Statins have been clearly shown to reduce blood cholesterol and prevent atherosclerosis, or heart disease. They work by reducing the liver's production of cholesterol. They block an enzyme called HMG CoA Reductase that the liver uses to make cholesterol.

Inherited forms of hypercholesterolemia result from autosomal dominance pattern. Autosomal dominant inheritance means one copy of an altered gene in each cell is sufficient to cause the disorder.

If Rene has hypercholesterolemia then it means her one copy of allele is defective i.e her genotype would be-Hh

They are worried as Rene`s father died of a heart attack at an early age.

Part III-

Yes as is evident from the pedigree analysis Rene could have inherited form of Hypercholesterolemia.

Part IV-

As an autosomal genetic disorder, their children might also suffer from it.

Dominant inheritance means an abnormal gene from one parent can cause disease. A parent with an autosomal dominant condition has a 50% chance of having a child with the condition. This is true for each pregnancy. It means that each child's risk for the disease does not depend on whether their sibling has the disease.
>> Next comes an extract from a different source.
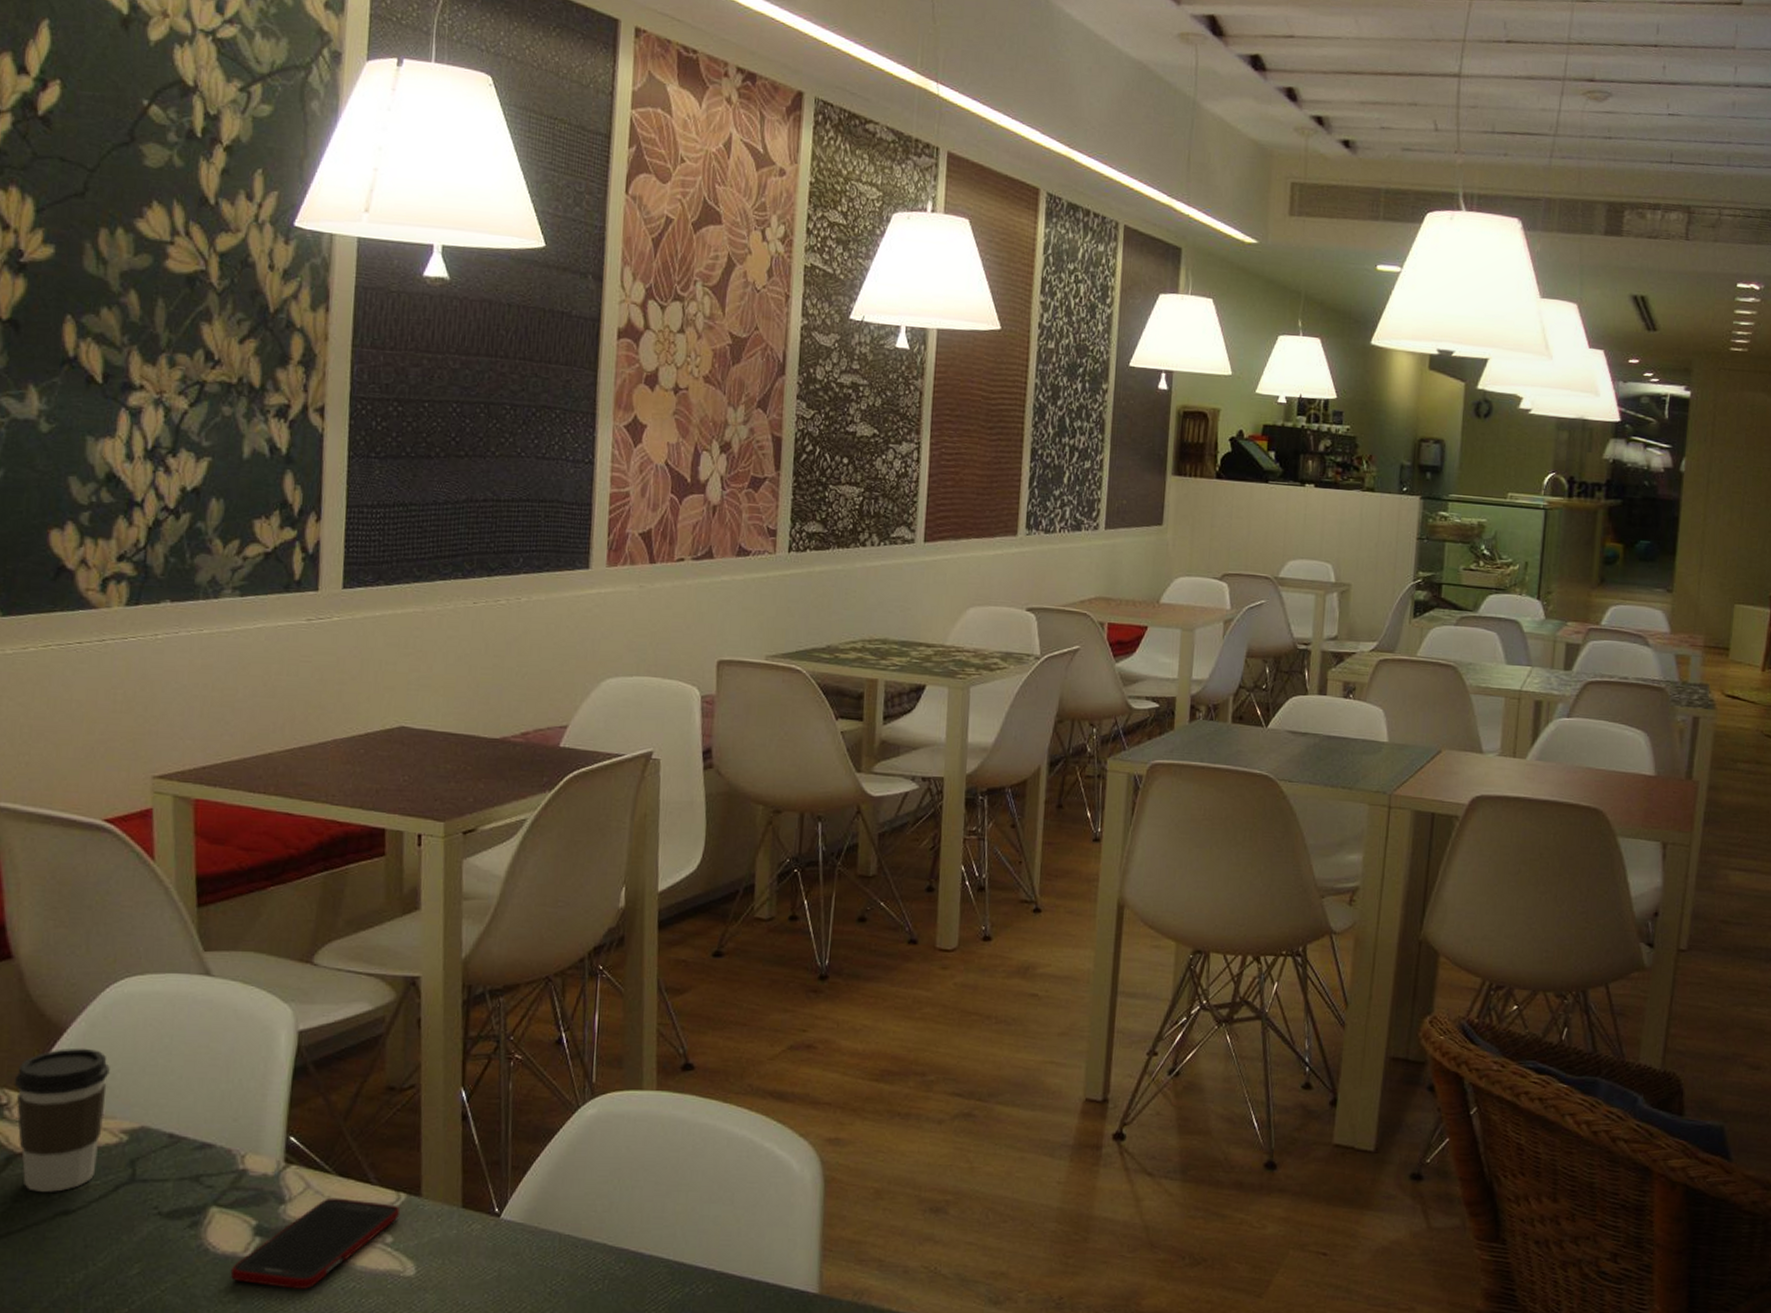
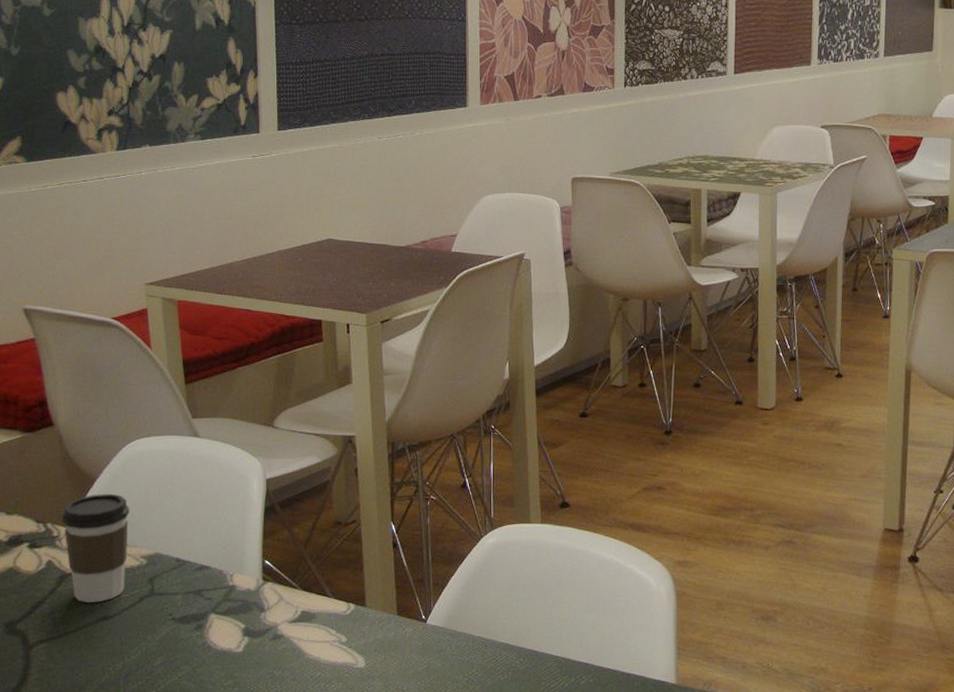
cell phone: present [230,1197,399,1289] -> none [228,607,350,677]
Yes, I would have done the test done so that I am well aware f my condition and what could be the chances of passing my genetic condition to my children.

Part V-

Rene`s genotype- Hh

Rene`s phenotype- having a high level of cholesterol

One gene is from the mother and one gene is from the father. A parent with an autosomal dominant disorder will pass on either a changed copy of the gene or a normal copy of a gene which is 50 -50. This means that there is a 50 - 50 probability of her children getting the disease.

The adopted child will not be at risk until we know his or her parent`s conditions.